Because your inventory could be audited, you should retain documents and notes that would help you recall the items being reported. Sufficient documentation to support the coding of your space, especially for space coded to Organized Research (OR), must be maintained. Documentation is important to support coding decisions in the event of audit by Internal Audit, CMA, external auditors, the Department of Health and Human Services, and other sponsoring agencies.

Example 1

A research lab used 100% for Dr. Smith’s NIH-funded research. The sole occupant of the lab is a Research Assistant (RA) who receives part of his salary from the NIH-funded grant and the remainder from a fellowship. Per discussions with Dr. Smith and the RA, it is determined that while in the lab the RA’s activities were all in support of the sponsored project, thus is 100% Organized Research. Therefore, in this case, the occupant’s salary funding is not an accurate reflection of this room’s activity, and the functional coding of this room should be 100% OR.

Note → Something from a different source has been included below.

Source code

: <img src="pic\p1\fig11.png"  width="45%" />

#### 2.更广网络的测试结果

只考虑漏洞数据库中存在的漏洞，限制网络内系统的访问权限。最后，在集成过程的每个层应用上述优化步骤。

Example 2 - Looking at the activities in the room:

A laboratory room is used for a sponsored research project. Is the room 100% OR? No. Why? The Principal Investigator (PI), a technician, and two graduate RAs occupy the room. The PI also teaches, but the PI’s presence in the lab is to perform the research, not to grade papers, which the PI commonly does in his or her office. The RAs and technician are present to perform research for the PI. So far, so good… However, any non-research activity, if it occurs, should also be reported by function in the room coding. For example, the RAs use the lab for their classroom-related teaching activities because they were not assigned a carrel or other office space in the department. Thus a portion of the room would have to be coded to Instruction, even though the funding of the room is all through the sponsored project. As with all functional reporting, this use of space should occur with some regularity rather than sporadically in order to estimate a percentage of use.